Est-ce que ce n'est pas pour votre métier beaucoup plus facile quand même du côté américain que du côté européen en matière de télécom, notamment en termes de régulation ?

3:55
Invité

En matière de télécommunications, j'ai eu l'occasion de le dire à plusieurs reprises. C'est clair que la régulation américaine est sans doute plus propice aux investissements des grands opérateurs et d'ailleurs elle est en train d'évoluer pour aller dans ce sens.

4:06
Présentateur

L'Europe est trop en retard ?

4:07
Invité

L'Europe à mes yeux a parfois effectivement pris un peu de retard et d'ailleurs on le voit aujourd'hui dans le déploiement des grandes infrastructures numériques. Si la 5G, cette nouvelle génération de mobile, est en train de naître aujourd'hui aux Etats-Unis et pas en Europe, c'est précisément parce que l'Europe reste trop fragmentée. J'ai souvent poussé des cris d'alarme et je suis convaincu que la nouvelle présidence européenne, les nouveaux gouvernements dans les différents pays européens vont prendre ce problème à bras de cœur. La France et l'Europe ne peuvent pas rester à l'écart de ce grand chambardement numérique.

4:38
Présentateur

Michel Combes, les téléphones, les smartphones, ce sont les tuyaux. Dans les tuyaux, on fait passer du contenu. Alors pour vous, c'est la presse avec le kiosque numérique, il y a le cinéma avec bientôt une chaîne dédiée. Et puis le football, vous venez de racheter les droits de retransmission de la Ligue des Champions pour 370 millions d'euros. Votre concurrent direct, Orange, dit que c'est une affaire qui ne peut pas être rentable et que vous devrez céder d'autres droits sportifs pour tenir le coup. Qu'est-ce que vous répondez à Orange ?

5:05
Invité

Écoutez, le contenu est plébiscité par nos clients. C'est-à-dire que nos clients souhaitent avoir accès à des contenus de qualité. Et c'est le positionnement stratégique du groupe Altice partout dans le monde. Dans ce contenu, le sport est le contenu par essence le plus demandé par nos clients. Et dans le sport, c'est le football. Donc je me réjouis aujourd'hui d'avoir effectivement acquis le droit en or du football européen. Et je peux vous confirmer que les clients, j'ai pu lire ça sur la sphère, notamment la web sphère, les clients sont ravis. Et donc je suis convaincu que ceci va drainer tout un ensemble de nouveaux clients vers le groupe SFR. Cette opération sera rentable ?

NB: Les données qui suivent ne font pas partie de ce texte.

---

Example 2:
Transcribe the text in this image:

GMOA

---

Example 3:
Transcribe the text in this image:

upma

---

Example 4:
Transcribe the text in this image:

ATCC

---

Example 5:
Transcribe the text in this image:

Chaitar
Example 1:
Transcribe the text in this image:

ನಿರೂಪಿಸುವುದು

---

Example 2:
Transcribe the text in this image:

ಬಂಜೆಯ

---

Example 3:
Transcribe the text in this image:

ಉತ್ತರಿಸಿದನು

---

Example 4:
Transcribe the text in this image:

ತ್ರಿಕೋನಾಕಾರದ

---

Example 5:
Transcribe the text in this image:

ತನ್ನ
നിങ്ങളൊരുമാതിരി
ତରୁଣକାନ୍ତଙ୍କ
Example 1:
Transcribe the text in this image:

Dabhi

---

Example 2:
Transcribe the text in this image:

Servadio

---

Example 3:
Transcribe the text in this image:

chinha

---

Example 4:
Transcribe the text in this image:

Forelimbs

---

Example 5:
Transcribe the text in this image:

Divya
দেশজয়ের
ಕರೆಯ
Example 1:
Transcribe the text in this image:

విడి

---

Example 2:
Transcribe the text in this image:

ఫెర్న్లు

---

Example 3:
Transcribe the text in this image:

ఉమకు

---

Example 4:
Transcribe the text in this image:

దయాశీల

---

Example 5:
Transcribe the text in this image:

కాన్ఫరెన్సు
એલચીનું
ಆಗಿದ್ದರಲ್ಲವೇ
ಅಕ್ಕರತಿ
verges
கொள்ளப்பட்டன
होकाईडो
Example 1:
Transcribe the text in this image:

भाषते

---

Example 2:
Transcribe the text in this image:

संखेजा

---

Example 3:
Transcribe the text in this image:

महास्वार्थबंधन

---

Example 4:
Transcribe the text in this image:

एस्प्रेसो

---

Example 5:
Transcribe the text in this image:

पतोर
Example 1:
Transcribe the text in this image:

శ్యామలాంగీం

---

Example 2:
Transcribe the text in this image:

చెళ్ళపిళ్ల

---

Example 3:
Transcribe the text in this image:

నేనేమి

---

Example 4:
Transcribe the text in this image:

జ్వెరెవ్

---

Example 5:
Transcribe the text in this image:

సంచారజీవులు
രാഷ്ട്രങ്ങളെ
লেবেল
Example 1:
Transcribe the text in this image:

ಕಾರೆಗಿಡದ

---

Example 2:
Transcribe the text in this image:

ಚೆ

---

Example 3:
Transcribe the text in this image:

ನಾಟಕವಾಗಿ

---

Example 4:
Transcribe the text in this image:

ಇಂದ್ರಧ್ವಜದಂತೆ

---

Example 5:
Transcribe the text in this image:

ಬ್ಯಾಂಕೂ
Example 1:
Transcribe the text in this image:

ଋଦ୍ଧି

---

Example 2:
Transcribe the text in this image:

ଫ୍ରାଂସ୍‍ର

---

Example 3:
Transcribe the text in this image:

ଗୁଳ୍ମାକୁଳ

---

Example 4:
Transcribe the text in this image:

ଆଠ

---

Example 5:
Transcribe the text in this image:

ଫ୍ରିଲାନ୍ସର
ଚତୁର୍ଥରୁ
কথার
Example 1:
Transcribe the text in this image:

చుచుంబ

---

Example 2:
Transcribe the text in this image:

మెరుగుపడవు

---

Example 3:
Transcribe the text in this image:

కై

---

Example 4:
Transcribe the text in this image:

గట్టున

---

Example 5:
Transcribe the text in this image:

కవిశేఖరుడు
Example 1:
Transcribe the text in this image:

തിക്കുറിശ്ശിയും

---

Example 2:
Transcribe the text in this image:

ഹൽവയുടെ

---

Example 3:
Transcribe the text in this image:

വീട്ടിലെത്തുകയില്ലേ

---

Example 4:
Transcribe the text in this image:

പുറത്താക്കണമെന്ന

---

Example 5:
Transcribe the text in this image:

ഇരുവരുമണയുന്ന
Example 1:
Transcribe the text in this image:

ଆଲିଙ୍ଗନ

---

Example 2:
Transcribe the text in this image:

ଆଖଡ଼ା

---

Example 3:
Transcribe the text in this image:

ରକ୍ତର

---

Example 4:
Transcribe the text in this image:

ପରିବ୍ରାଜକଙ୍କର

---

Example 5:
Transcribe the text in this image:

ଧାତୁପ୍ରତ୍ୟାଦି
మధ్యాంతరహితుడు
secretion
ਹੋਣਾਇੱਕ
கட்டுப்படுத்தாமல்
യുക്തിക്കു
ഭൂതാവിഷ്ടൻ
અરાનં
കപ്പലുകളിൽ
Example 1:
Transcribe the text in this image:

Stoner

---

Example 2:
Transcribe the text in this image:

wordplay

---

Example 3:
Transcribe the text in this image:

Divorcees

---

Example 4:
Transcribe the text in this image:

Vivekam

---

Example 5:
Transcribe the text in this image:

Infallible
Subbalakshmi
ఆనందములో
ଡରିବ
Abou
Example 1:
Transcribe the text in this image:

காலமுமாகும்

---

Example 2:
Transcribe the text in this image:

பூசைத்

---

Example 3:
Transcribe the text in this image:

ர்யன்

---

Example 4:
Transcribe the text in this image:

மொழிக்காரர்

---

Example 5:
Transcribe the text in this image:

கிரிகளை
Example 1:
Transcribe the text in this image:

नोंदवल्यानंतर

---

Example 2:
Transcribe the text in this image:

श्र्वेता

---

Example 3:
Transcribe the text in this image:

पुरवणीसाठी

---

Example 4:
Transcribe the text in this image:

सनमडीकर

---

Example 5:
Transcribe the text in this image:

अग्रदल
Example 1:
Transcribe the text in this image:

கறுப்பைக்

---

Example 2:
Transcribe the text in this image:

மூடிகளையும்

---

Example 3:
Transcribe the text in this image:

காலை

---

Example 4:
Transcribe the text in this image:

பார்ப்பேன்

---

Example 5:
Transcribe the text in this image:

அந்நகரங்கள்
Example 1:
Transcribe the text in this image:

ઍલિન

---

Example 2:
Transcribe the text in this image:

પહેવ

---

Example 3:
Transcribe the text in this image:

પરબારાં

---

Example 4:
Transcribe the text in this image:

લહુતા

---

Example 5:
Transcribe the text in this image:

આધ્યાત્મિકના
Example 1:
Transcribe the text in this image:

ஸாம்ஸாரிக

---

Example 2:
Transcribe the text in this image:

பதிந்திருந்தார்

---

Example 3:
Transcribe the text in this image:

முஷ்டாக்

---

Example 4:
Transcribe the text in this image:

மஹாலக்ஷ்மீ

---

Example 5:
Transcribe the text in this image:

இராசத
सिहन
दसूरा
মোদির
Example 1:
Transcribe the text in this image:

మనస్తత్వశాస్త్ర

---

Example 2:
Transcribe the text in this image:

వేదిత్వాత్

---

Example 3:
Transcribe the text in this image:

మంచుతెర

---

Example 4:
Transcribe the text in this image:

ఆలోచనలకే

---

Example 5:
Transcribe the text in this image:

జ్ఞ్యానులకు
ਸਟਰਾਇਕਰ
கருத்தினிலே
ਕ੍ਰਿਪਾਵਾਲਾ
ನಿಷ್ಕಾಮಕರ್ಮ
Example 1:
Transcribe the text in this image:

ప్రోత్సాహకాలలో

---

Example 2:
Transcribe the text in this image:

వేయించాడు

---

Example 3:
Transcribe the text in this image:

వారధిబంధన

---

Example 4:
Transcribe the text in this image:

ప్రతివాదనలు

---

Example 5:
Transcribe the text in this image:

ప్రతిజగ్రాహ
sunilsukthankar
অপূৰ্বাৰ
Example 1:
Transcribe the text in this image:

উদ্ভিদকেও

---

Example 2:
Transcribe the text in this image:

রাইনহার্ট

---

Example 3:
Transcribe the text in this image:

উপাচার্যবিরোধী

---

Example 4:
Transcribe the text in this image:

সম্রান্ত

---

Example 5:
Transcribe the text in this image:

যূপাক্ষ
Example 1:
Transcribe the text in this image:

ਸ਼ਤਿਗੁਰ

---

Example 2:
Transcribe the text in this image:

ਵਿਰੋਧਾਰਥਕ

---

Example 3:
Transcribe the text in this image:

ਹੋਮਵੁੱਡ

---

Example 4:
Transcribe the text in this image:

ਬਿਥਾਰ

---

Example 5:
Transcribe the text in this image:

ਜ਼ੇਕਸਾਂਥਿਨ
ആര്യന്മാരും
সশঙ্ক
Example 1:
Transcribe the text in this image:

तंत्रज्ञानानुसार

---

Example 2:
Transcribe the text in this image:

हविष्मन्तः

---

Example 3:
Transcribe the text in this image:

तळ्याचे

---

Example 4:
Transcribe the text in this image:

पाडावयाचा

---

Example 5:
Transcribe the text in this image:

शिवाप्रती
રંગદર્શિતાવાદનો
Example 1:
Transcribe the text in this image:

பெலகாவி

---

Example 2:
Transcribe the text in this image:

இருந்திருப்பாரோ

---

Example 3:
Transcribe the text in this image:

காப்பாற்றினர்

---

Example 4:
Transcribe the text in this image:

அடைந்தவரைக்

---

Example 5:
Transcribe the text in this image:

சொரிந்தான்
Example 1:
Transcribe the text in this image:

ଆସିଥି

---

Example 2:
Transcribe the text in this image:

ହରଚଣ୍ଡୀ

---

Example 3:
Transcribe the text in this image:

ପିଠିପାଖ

Cette opération sera très rentable pour le groupe SFR. Non seulement en conquête de nouveaux clients, en fidélisation de clients existants. Et puis par ailleurs, cette offre ne sera pas réservée exclusivement aux clients de SFR. Bien sûr que je souhaite que les clients de SFR aient accès à cette offre. Mais avec les nouveaux modes de distribution, l'OTT, qui permettent d'adresser l'ensemble des clients, nous comptons bien aller offrir ce sport, y compris aux clients de France Télécom Orange, de Bouygues ou de Free.

6:12
Présentateur

Michel Combe, tout cela coûte très cher. Le groupe Altis est endetté aujourd'hui à hauteur de 50 milliards d'euros. C'est colossal. Jusqu'où et jusqu'à quand les banques vont-elles vous suivre ?

6:23
Invité

Première chose, l'endettement c'est un peu le fruit de notre liberté. C'est-à-dire que c'est soit l'endettement, soit perdre le contrôle du groupe. Nous avons opté pour l'endettement qui nous permet de garder le contrôle du groupe. Deuxième chose aujourd'hui, notre niveau d'endettement en valeur absolue est certes élevé, mais en relatif, c'est-à-dire par rapport à notre capacité de génération de cash, reste dans la norme de toutes les grandes entreprises.

C'est la raison pour laquelle vous avez sans doute vu qu'au cours des 12 mois qui viennent de s'écouler, j'ai refinancé pour 30 milliards de dettes et qu'à chaque étape de ce refinancement, j'ai réduit le coût de la dette et j'ai allongé la maturité. En combien de temps vous allez la rembourser cette dette de 50 milliards ? En ce qui nous concerne, si tout devait s'arrêter, nous nous mettons toujours dans une situation où nous pourrions rembourser la dette dans les 10 ans qui viennent.

7:06
Présentateur

Merci beaucoup Michel Combe, directeur général d'Altis, dont la marque remplacera SFR dès l'année prochaine. Bonsoir monsieur. Merci.